The new dose interval in Ontario applies to people who have received the Pfizer and Moderna vaccines and could be as short as 28 days, although this likely only applies to those who receive an injection later in the summer.
The fast-track schedule starts with people 80 and over and then moves to people 70 and older starting the week of June 14, when the province is expected to take the first step in its plan to reopen. The second stage of Ontario’s plan to reopen, which is expected to begin in early July, depends on 70 percent of residents receiving the first doses and 20 percent are fully immunized.
By August 9, anyone in the province who received a vaccine after May 31 will be able to book a second injection.
Residents are encouraged to return to the site where they received their first dose, unless this is impractical, and may reserve at another location if necessary.
Ontario has also administered first doses to over 15% of youth aged 12 to 17. The majority of young people are expected to receive their first injection in June and a second dose in August, to prepare for the school year in September, officials said.
During Friday’s briefing, Mr Ford did not say if or when schools would reopen before the end of the school year in June. They have been closed across the province since April. On Thursday, the prime minister issued an open letter to more than 50 experts in medicine, public health and education, calling for a “broad consensus” on whether to reopen schools for the last month of the school year. He said on Friday he would use their input to decide whether students and staff would return to their classrooms this year. Their comments are expected by the end of Friday.
Ontario’s Chief Medical Officer of Health David Williams said he supported the reopening of schools and said Thursday all public health units in the Greater Toronto Area are ready for students and staff return to their classrooms.
Mr Ford said he knew where Dr Williams was on the matter, but wanted other experts “to have their say”.
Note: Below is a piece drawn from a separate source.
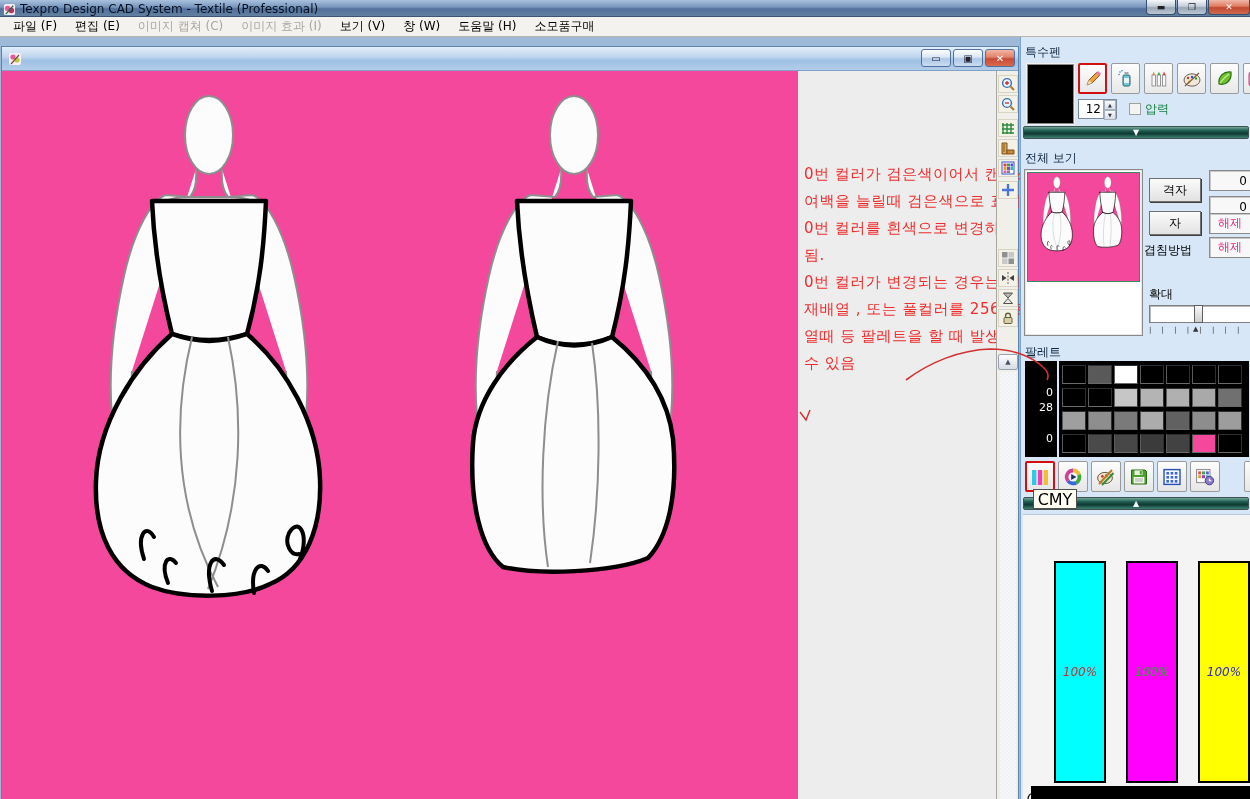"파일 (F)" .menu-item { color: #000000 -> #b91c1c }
“I’ve never been afraid to make a decision – in fact, I’ve made some of the toughest decisions and probably not popular ones,” Ford said at the briefing. “I don’t want to rush this. If it takes a few more days, so be it. It’s a massive decision. “
He said he was “really concerned” about the variants, especially the B1617 variant which is at the heart of the Indian crisis. He added that the province’s science advisory board found that reopening schools could lead to a 6-11% increase in COVID-19 cases, although the table indicates it could be manageable.
Mr Ford also said he hoped the children could return to camp this summer.
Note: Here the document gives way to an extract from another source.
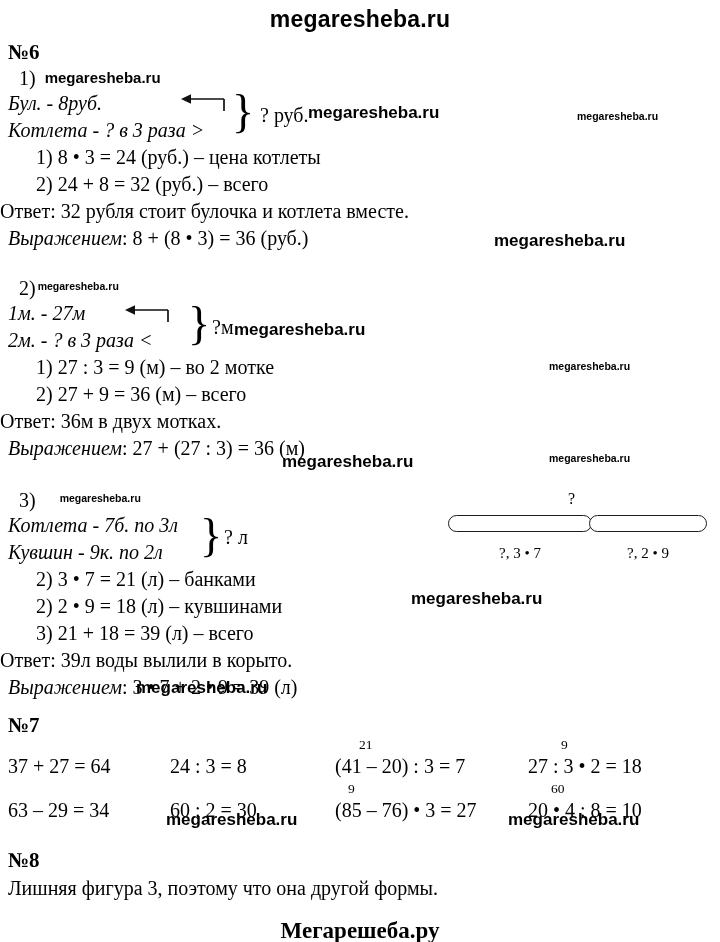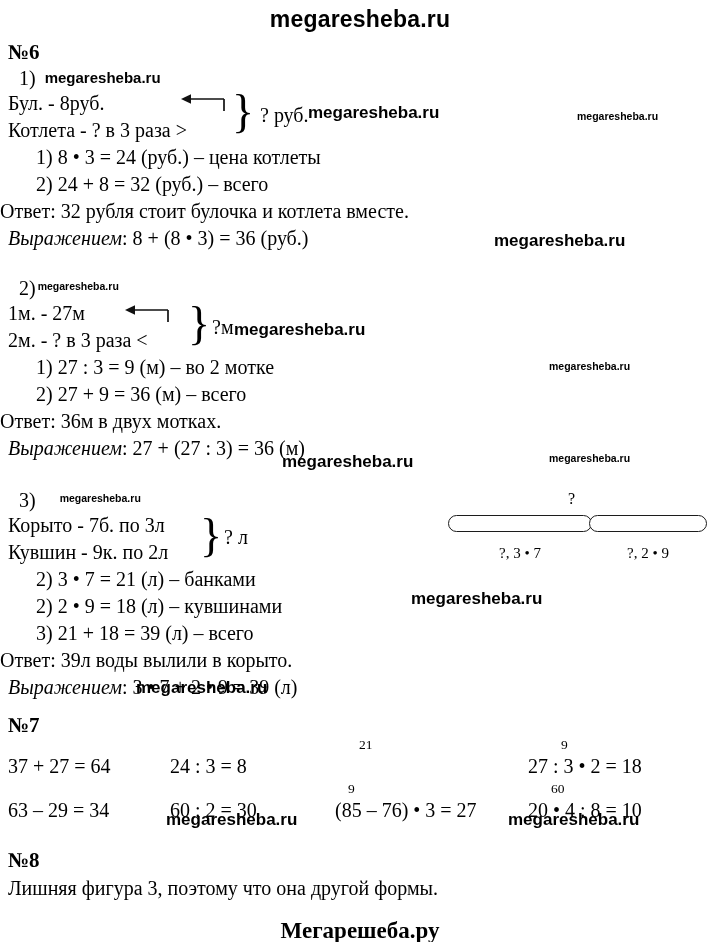"Бул. - 8руб." .gline { font-style: none -> italic }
“No one wants the kids to go back to school more than I do,” said Ford. “But we have to make sure that any decision is based on sound, scientific and medical advice that protects students and school staff.”
The Ontario government will also offer second doses to those who received the AstraZeneca vaccine at 12 weeks, unless they are part of the first cohort that received an injection between March 10 and March 19 and are eligible. to a second dose at 10 weeks for a supply that expires May 31.
Ontario expects to receive 4.7 million doses in June, primarily Pfizer, with future shipments from Moderna and AstraZeneca still pending.
NDP Leader Andrea Horwath said she was happy with the decision to speed up second doses, but said renewal of dates shouldn’t be “the same chaotic treasure hunt” of round one, especially for seniors. She called for a single, coordinated system that would notify people when it’s their turn to book again.